**TASK STATEMENT:** Would you copy the records below, exactly and only from their first line through the line containing "3'b010: M1r = 2'b01;", without any pictures?

**DATA TO PROCESS:**
·····

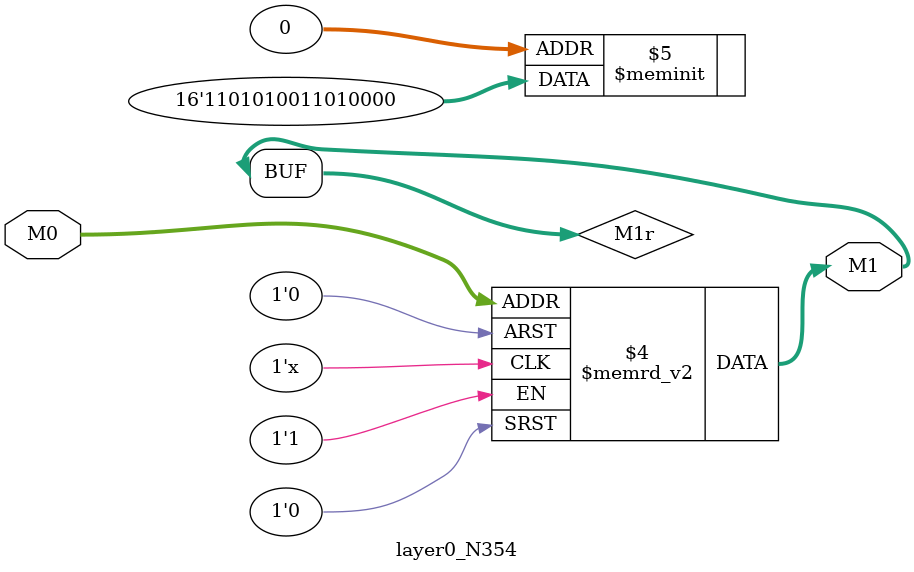
<source format=v>
module layer0_N354 ( input [2:0] M0, output [1:0] M1 );

	(*rom_style = "distributed" *) reg [1:0] M1r;
	assign M1 = M1r;
	always @ (M0) begin
		case (M0)
			3'b000: M1r = 2'b00;
			3'b100: M1r = 2'b00;
			3'b010: M1r = 2'b01;
			3'b110: M1r = 2'b01;
			3'b001: M1r = 2'b00;
			3'b101: M1r = 2'b01;
			3'b011: M1r = 2'b11;
			3'b111: M1r = 2'b11;

		endcase
	end
endmodule

</source>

·····

**SOLUTION TO THE PROBLEM:**
<source format=v>
module layer0_N354 ( input [2:0] M0, output [1:0] M1 );

	(*rom_style = "distributed" *) reg [1:0] M1r;
	assign M1 = M1r;
	always @ (M0) begin
		case (M0)
			3'b000: M1r = 2'b00;
			3'b100: M1r = 2'b00;
			3'b010: M1r = 2'b01;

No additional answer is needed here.